Be gentle with stock seat belt buckles. The entire stock buckle assembly is held in place by the plastic cap and plastic legs with barbs on their ends, that snap into the die cast metal base. Constant spring pressure from the design for 50 years causes a gradual buildup of stress in the plastic cap & legs, such that suddenly one day the whole buckle pops apart in your hands. This is similar to stock plastic window gear & headlight gear failures. There are ways to repair the belt failure (if you found all the metal pieces) that do NOT involve Superglue- which will rapidly fail again. But that does little good when it happens on the road- as it did to me (passenger side) when Judy was driving.
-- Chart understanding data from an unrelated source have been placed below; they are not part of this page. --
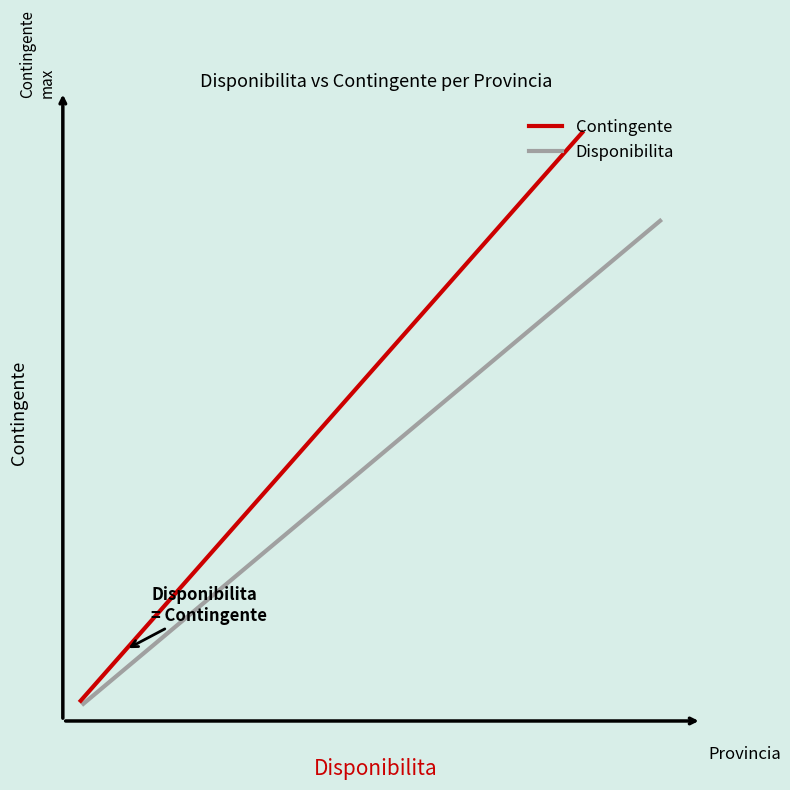

Which series has the largest range (max minus min)?

Contingente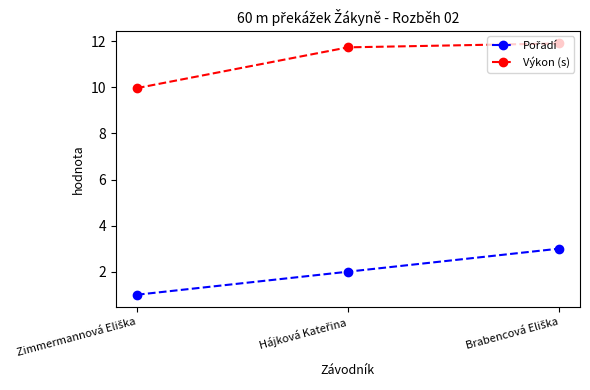

What is the value of the Výkon (s) point at the 3rd from the left?

11.9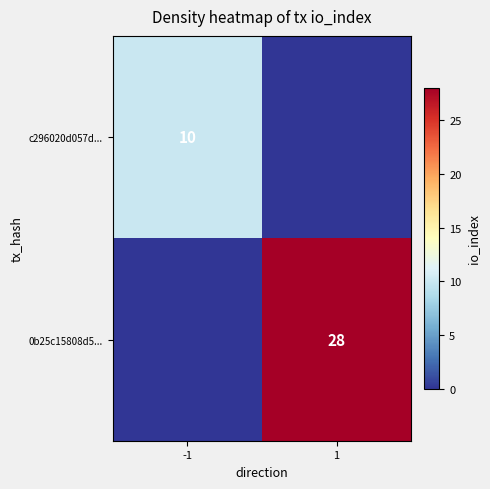

Is it true that c296020d057d... equals 10 at -1?

True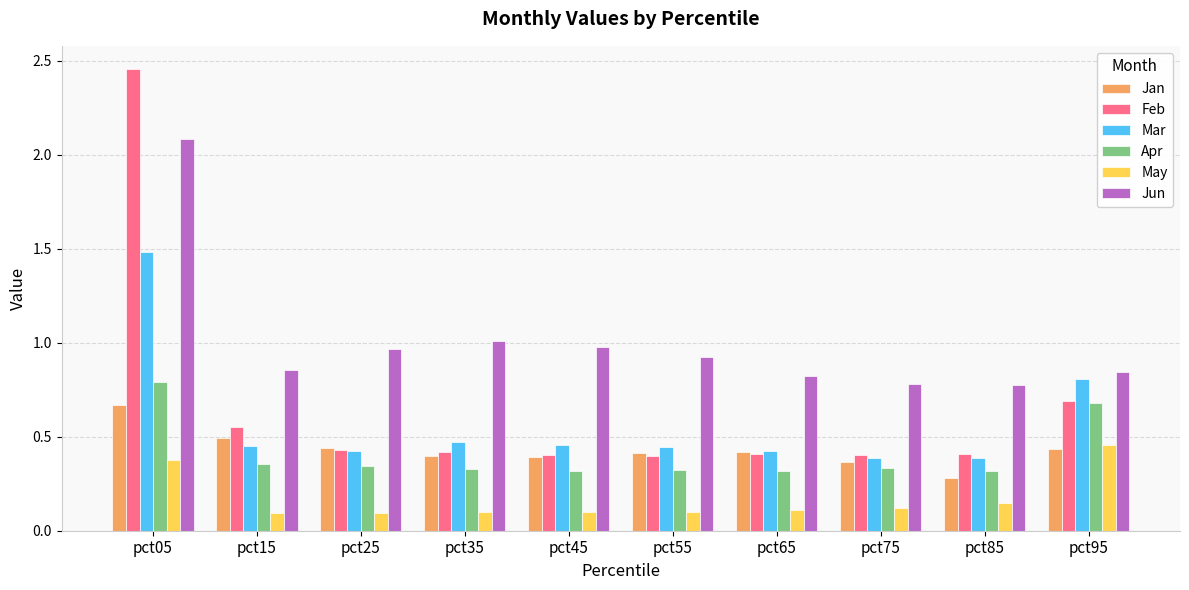

Are the bars grouped side by side (vs. stacked)?

Yes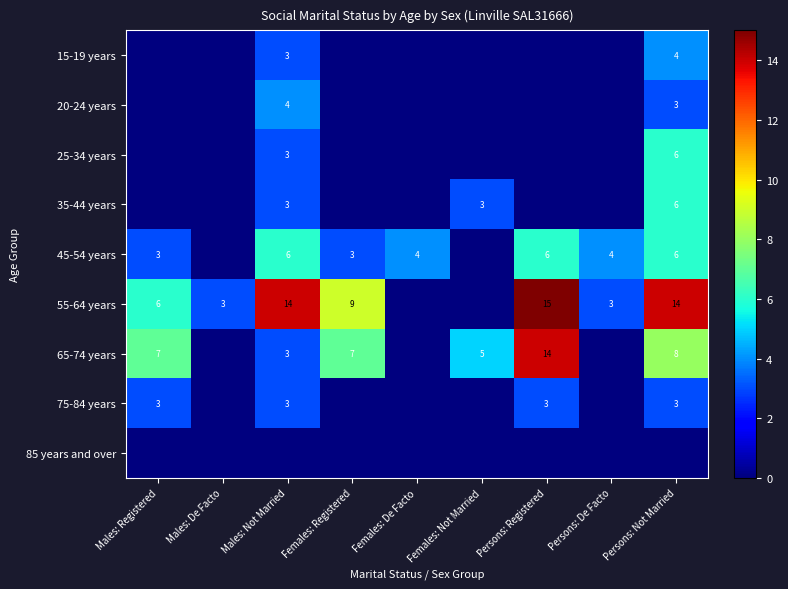

The 25-34 years series shows 6 at Persons: Not Married. True or false?

True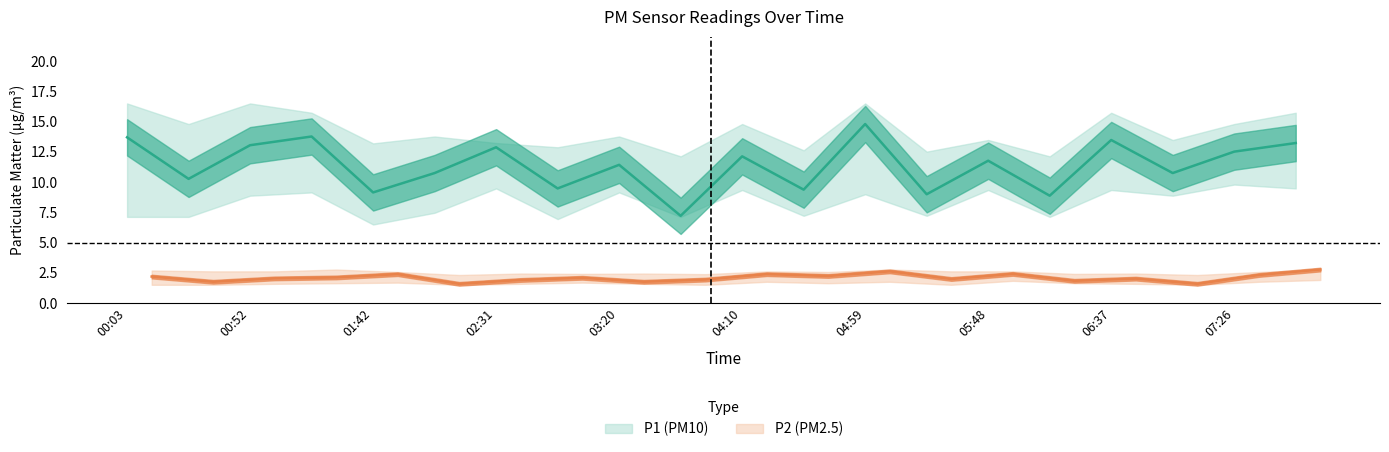

Reading left to right, what are all the values shown in this chart?

P1: 13.7	10.3	13.1	13.8	9.2	10.8	12.9	9.5	11.4	7.2	12.1	9.4	14.8	9.0	11.8	8.9	13.5	10.8	12.5	13.2
P1_upper: 16.5	14.8	16.5	15.7	13.2	13.8	13.2	12.9	13.8	12.1	14.8	12.6	16.5	12.5	13.5	12.1	15.7	13.5	14.8	15.7
P1_lower: 7.1	7.1	8.9	9.2	6.5	7.5	9.5	7.0	9.2	7.1	9.3	7.2	9.0	7.2	9.3	7.1	9.3	8.9	9.8	9.5
P2: 2.2	1.8	2.0	2.1	2.4	1.6	1.9	2.1	1.8	1.9	2.4	2.2	2.6	2.0	2.4	1.9	2.0	1.6	2.3	2.8
P2_upper: 2.7	2.6	2.6	2.8	2.6	2.3	2.5	2.4	2.5	2.4	2.6	2.6	2.8	2.6	2.6	2.4	2.5	2.3	2.6	2.8
P2_lower: 1.5	1.5	1.6	1.6	1.7	1.5	1.6	1.7	1.6	1.5	1.8	1.6	1.8	1.5	1.9	1.6	1.6	1.5	1.8	1.9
Or- worst case, minutes after such a failure, a cop stops you for his own reasons and finds you are NOT wearing your seat belt... because it broke. At best a fix-it ticket will be your inconvenient Christmas gift. To fix stockers, a few years ago Larry Stock tooled up to produce belt repair parts as one of his shop services.

Or, the jump-seat buckle from an '80s Ford extended cab pickup has a belt & end that is of a size & length that fits the rest of a Pantera's stock belt/harness, and contains a belt stiffener that holds it erect between console & seat just like optional '70s Gr-3 seat belts/harnesses. For junkyard scavengers, it bolts to the Ford with a metric Torx round-head screw that can thread into the Pantera floor & accept a stock round plastic cover. Or use a stock hex bolt. For purists, the pickup buckle is NOT microscopically as-stock and probably is a different brand (?- I've never looked). It will be a decade or two fresher thus safer, too.